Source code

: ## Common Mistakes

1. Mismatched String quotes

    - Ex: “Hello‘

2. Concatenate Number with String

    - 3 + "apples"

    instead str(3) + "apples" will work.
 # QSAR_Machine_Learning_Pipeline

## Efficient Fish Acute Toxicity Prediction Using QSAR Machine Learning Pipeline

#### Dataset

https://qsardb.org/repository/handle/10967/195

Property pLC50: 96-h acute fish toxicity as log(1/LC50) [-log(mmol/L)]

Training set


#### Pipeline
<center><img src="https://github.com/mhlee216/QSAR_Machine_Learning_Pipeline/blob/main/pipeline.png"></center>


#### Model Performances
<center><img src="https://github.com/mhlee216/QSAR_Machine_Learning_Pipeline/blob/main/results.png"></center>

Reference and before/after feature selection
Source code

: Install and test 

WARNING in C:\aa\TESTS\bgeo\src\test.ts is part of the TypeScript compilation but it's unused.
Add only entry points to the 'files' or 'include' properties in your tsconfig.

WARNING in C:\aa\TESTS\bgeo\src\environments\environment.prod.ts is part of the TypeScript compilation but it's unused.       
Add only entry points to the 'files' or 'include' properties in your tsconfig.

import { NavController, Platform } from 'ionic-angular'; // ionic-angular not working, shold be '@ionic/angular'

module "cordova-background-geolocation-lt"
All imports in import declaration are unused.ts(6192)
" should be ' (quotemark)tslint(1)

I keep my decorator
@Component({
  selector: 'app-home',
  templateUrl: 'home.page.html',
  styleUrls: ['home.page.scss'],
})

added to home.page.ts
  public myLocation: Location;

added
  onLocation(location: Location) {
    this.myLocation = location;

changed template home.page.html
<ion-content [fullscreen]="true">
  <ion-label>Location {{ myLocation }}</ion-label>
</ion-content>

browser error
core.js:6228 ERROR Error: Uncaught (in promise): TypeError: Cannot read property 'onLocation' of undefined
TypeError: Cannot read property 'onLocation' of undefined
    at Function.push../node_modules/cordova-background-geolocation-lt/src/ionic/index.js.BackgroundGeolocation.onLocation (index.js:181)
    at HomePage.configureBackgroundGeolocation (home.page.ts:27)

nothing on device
::::::
Work instructions: The word to look for is "import"; copy out every line of the entries that holds it.

Worked solution:
import { NavController, Platform } from 'ionic-angular'; // ionic-angular not working, shold be '@ionic/angular'
All imports in import declaration are unused.ts(6192)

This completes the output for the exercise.